The best part was when a bad guy slid a PC down the bar and the PC just went along for the ride, snatching and chugging drinks as he went.

I awarded each of them Inspiration for clever ideas, so I got to explain that to them as well.

From there we fast-forwarded a few days and got into the actual adventure. I think it is great that the miniatures they released match up with the pregens in the starter set box. Great idea!

Caravan Ambush: They very nearly died. My dice were on fire. It was not cool! The heroes saw that a goblin had a lock of Dwarf Rockrocker's beard and saw a trail that had drag marks on it... they followed.

1 and 2. The Cave: They spotted the goblins in the thicket and took them down.

3. The Wolves: They actually fed and befriended the wolves. I was shocked. They liked the wolves and wanted to keep them. Then, they decided to climb up the chimney, rolled well, and shot right to the final encounter!

8. Klarg: They rolled well and slaughtered Klarg. Thankfully, this module is set up smartly. The prisoner is in another area, so it's no big deal that they killed Klarg now.

7. The Dam: This room has a dam in it. The main gimmick of this dungeon is that when a goblin spots the heroes from up on a bridge, he has his allies release the dam and send a huge flood of water at the heroes, sending them spilling out of the cave. Very cool! But our heroes went the weird way, so no flood, right?

Well, it's funny how things turned out. The cleric was very worried about his throwing axe. All session long, when he'd throw it, his main priority became getting the axe back. In this fight, he threw it, missed, and it landed in the pool. He immediately, mid-battle, dove in to get it. A goblin released the dam, the cleric failed a roll, and thus the cleric rode the wave all the way out of the dungeon!

Worst of all, I rolled to a d20 to see if his trusty axe was near him when it was all over. High is good. I rolled a 1 - the axe was lost forever!

5. The Bridge: The cleric came to with the three wolves licked his face. He got up, trudged back down the hallway he'd been swept in and was spotted by the lone goblin on the bridge. The goblin fired on him. The heroes had finished off their battle in the dam room and converged on the bridge. Basically, the cleric climbed up to the bridge, dodging arrows, and killed the goblin in one shot. It was awesome.

6. The Prisoner: They killed these goblins with ease (I reduced their number because I only had 3 PCs) and freed Human Winterever. Success!

This is a great little adventure and we had a great time. The best thing is that this is just one scenario of out a giant book full of them! This boxed set is definitely worth owning.


Timothy Brannan said...

Hey. What to give you the heads up.

Thanks for all your posts!

Eodrid said...

I'm a big fan of your blog. I like the way you recap sessions, not as a "story of what happened in the game world", but how a DM would tell another DM. This was cool, this wasn't, that guy lost his dice again, etc.

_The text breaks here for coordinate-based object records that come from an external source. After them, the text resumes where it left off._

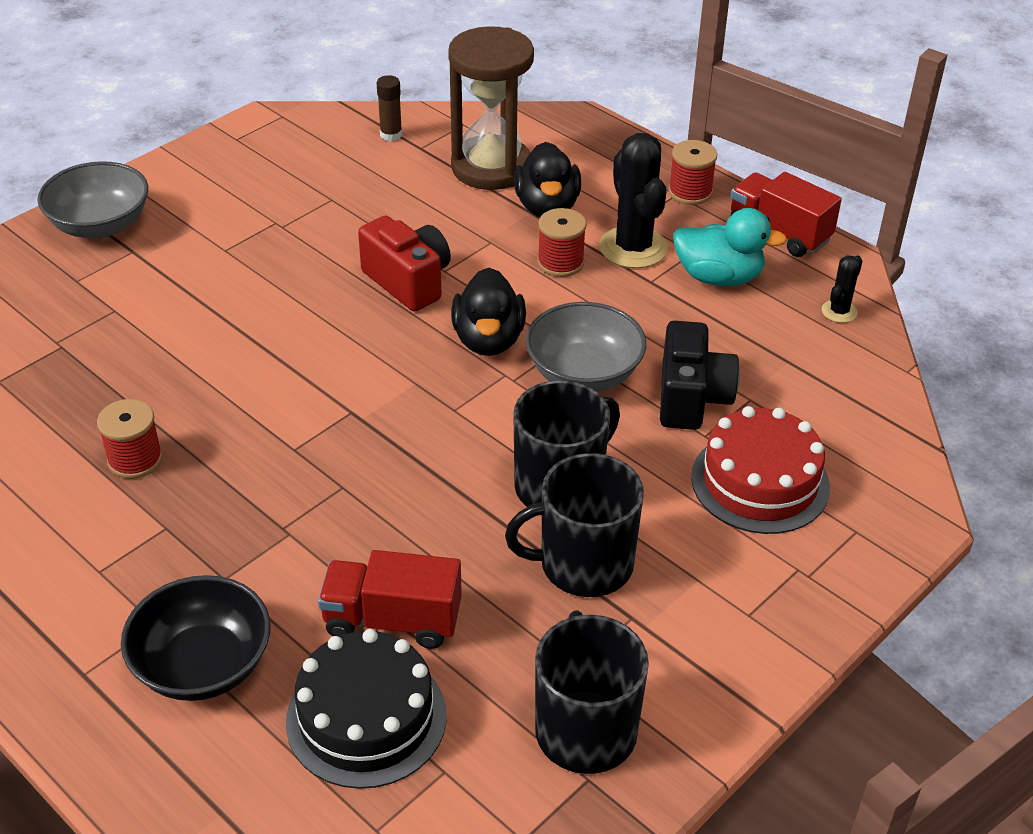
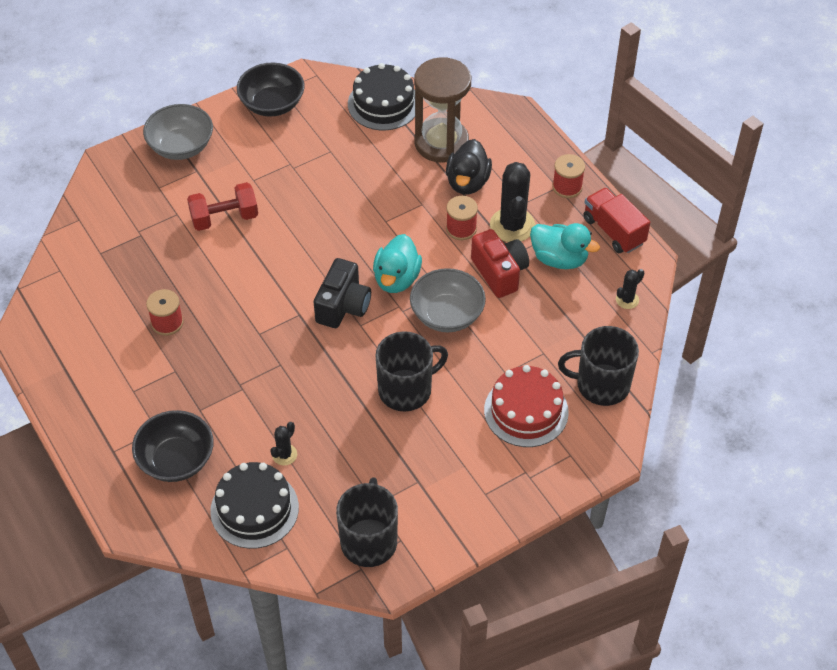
camera: 15 degrees right, 10 degrees up
red truck [318,550,462,649] -> black cactus [270,422,297,466]
red camera [358,216,451,312] -> red camera moved to [471,229,529,298]
brown glue stick [377,75,402,141] -> black cake [348,63,415,130]
black duck [451,268,526,356] -> turquoise duck [373,234,422,293]
black mug [505,453,644,597] -> black mug moved to [558,326,639,406]
black camera [660,321,740,430] -> black camera moved to [314,258,371,328]
none -> red dumbbell [187,182,258,231]
none -> black bowl [237,63,305,117]

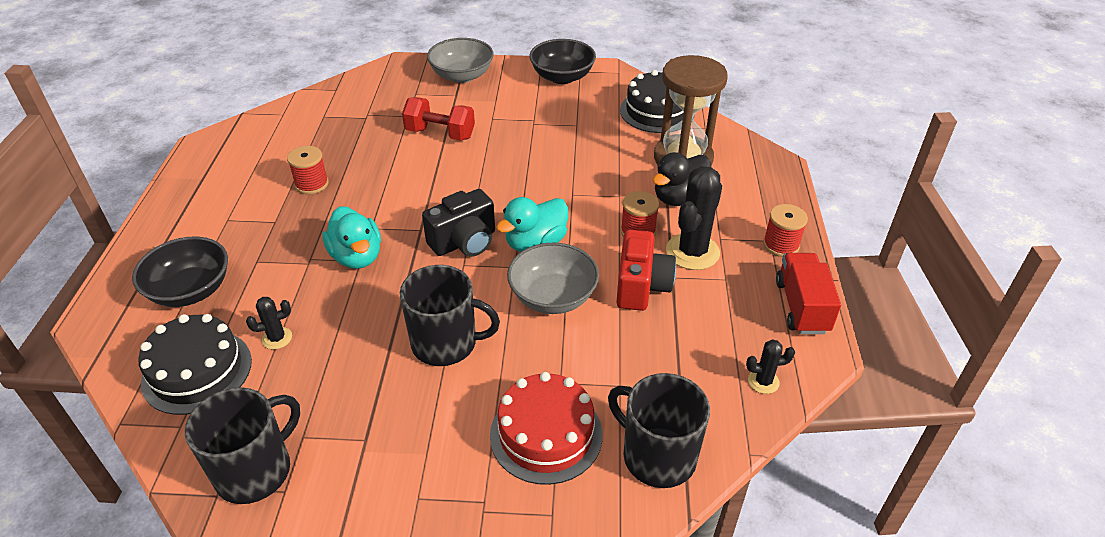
camera: 35 degrees right, 10 degrees down
turquoise duck [530,223,600,269] -> turquoise duck moved to [323,206,381,269]

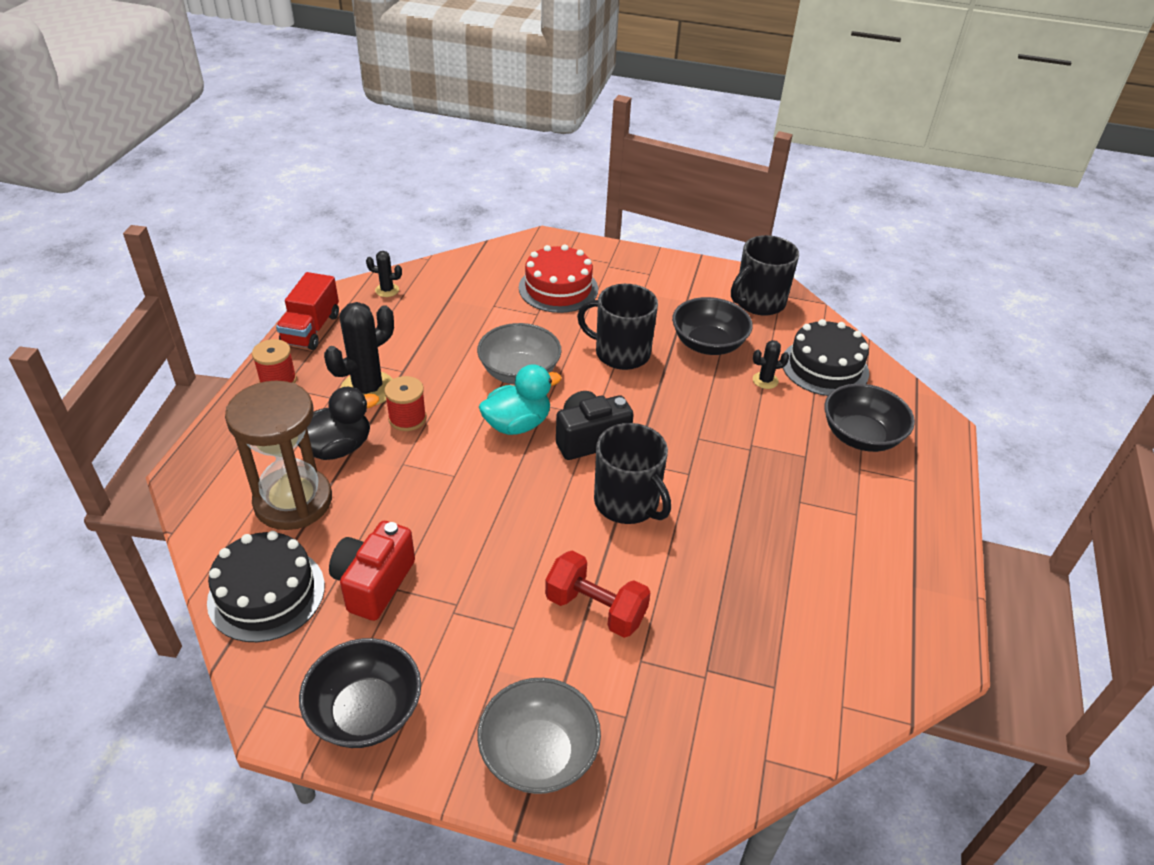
camera: 170 degrees left, 0 degrees up
red spool [287,146,329,194] -> none
turquoise duck [323,206,381,269] -> none
black mug [608,373,710,488] -> black mug moved to [594,423,671,524]
red camera [617,230,676,311] -> red camera moved to [329,521,415,621]
none -> black bowl [672,297,753,355]

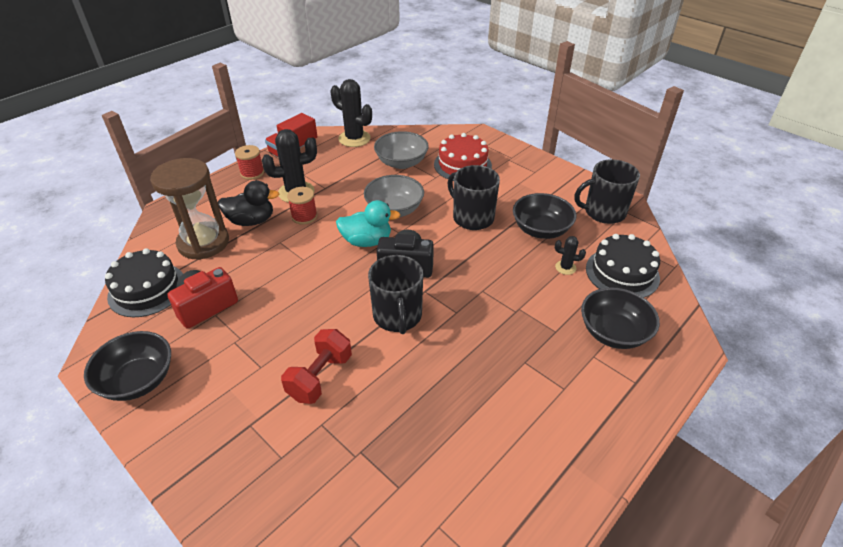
camera: 30 degrees right, 0 degrees up
black cactus [366,251,402,297] -> black cactus [330,79,372,147], size x2.02
grey bowl [477,678,601,794] -> grey bowl moved to [374,131,429,169]
red dumbbell [545,551,650,638] -> red dumbbell turned 60 degrees clockwise [281,329,352,404]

You also inspired me to check out some DCC adventures, I ran Sailors on the Starless Sea as a one-shot last week when someone couldn't make it. Keep up the good work!

Sean said...

Timothy Brannan: Wow, I really appreciate it. I am seeing piles of hits coming from your site. You are the man!

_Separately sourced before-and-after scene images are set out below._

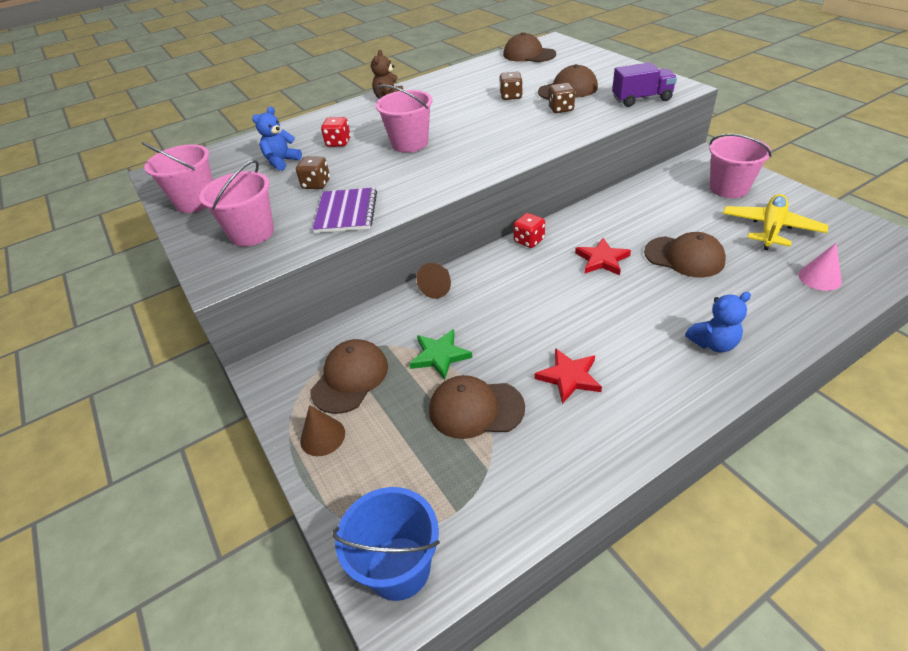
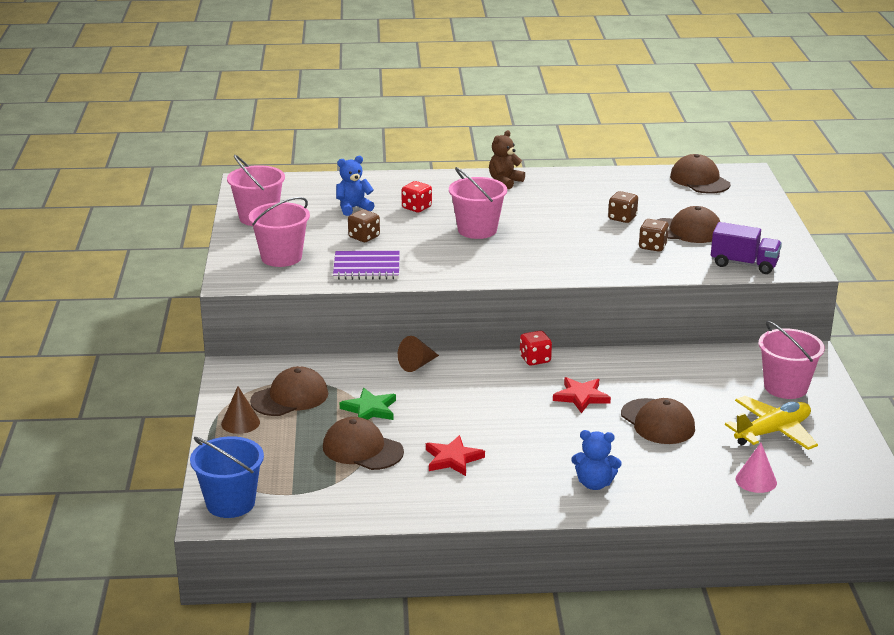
camera: 25 degrees right, 15 degrees down
purple notebook [312,187,377,233] -> purple notebook turned 60 degrees clockwise [333,251,400,280]

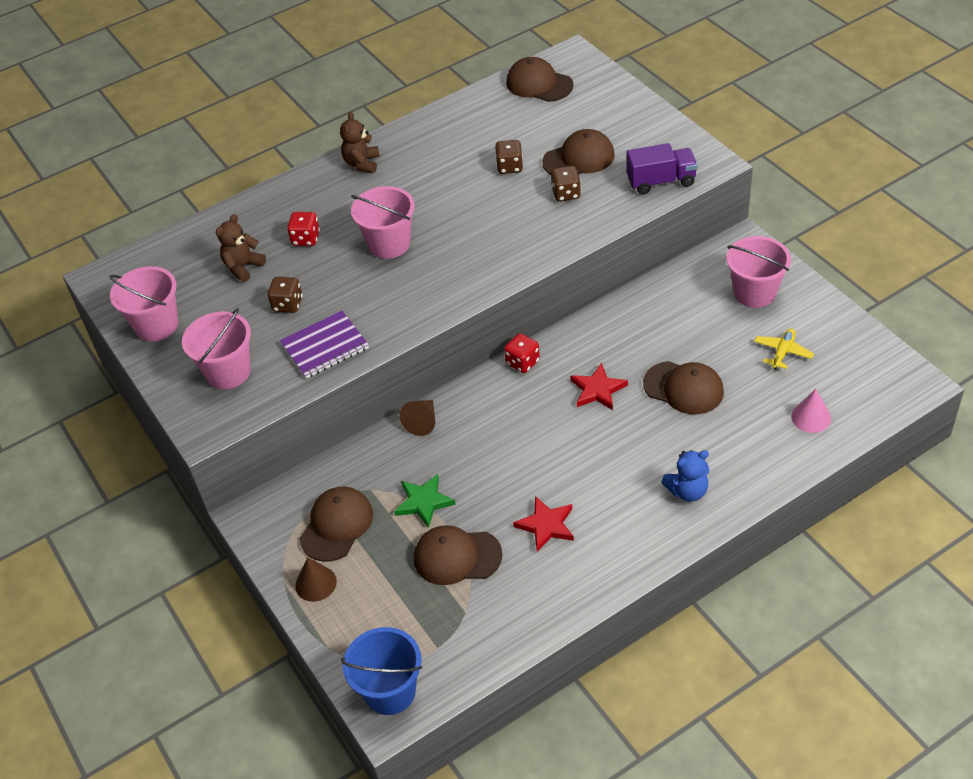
camera: 25 degrees left, 20 degrees up
blue teddy bear [336,156,375,216] -> brown teddy bear [216,214,266,282]
yellow plane [725,396,818,450] -> yellow plane [754,329,814,370], size x0.59

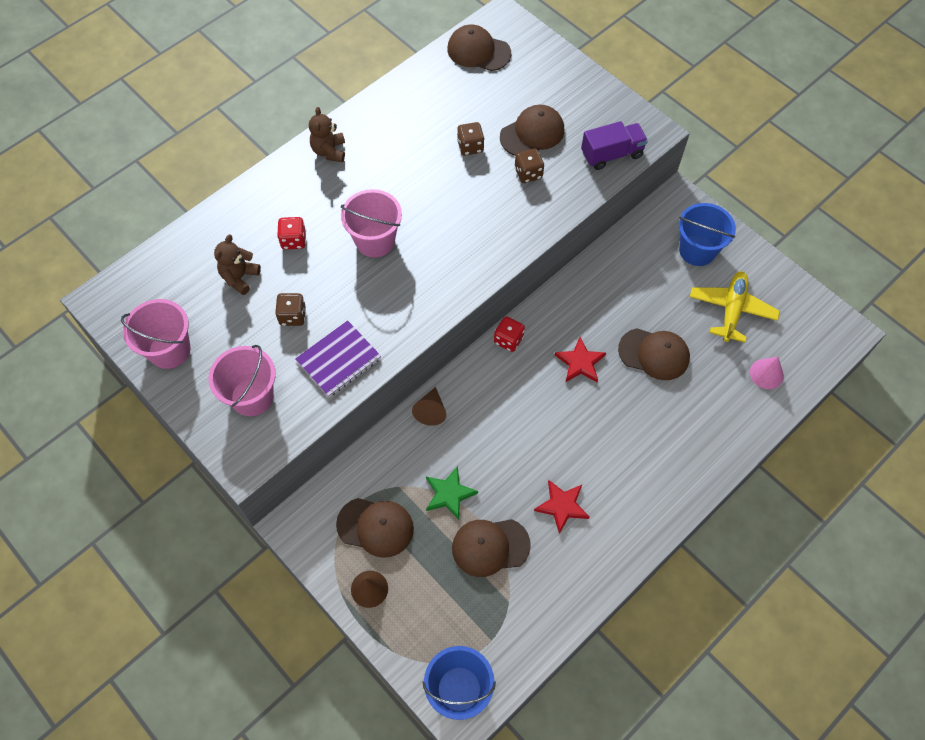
camera: 15 degrees left, 15 degrees up
brown cap [300,487,373,562] -> brown cap turned 90 degrees clockwise [336,498,414,558]
blue teddy bear [661,450,710,502] -> none
pink bucket [726,236,791,308] -> blue bucket [679,203,736,266]
yellow plane [754,329,814,370] -> yellow plane [690,271,780,343], size x1.70

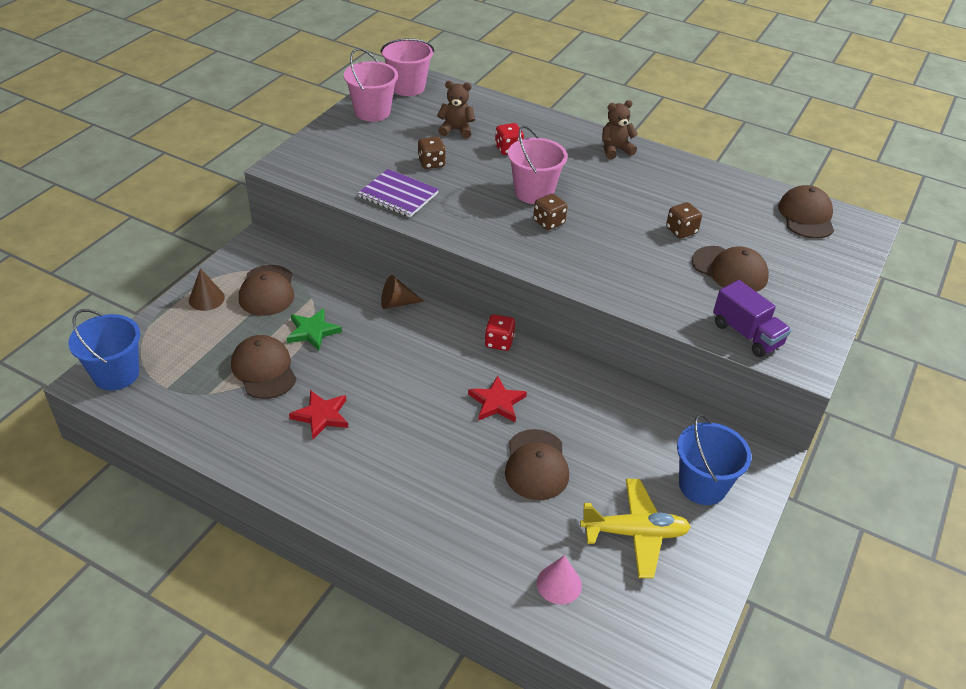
camera: 70 degrees right, 20 degrees down
pink bucket [208,345,276,416] -> pink bucket moved to [380,38,434,96]
brown dice [515,149,544,183] -> brown dice moved to [533,194,567,230]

Eodrid: Thank you! It seems like fellow DMs don't talk much about the stuff that actually happens at the table. I think a lot of campaigns die due to real life dynamics. From what I can tell, most campaigns don't get more than maybe 10 sessions in before the group disintegrates due to boredom/conflict/DM who has lost inspiration. I like writing about that stuff. Starless Sea is good! I love the Well of Souls.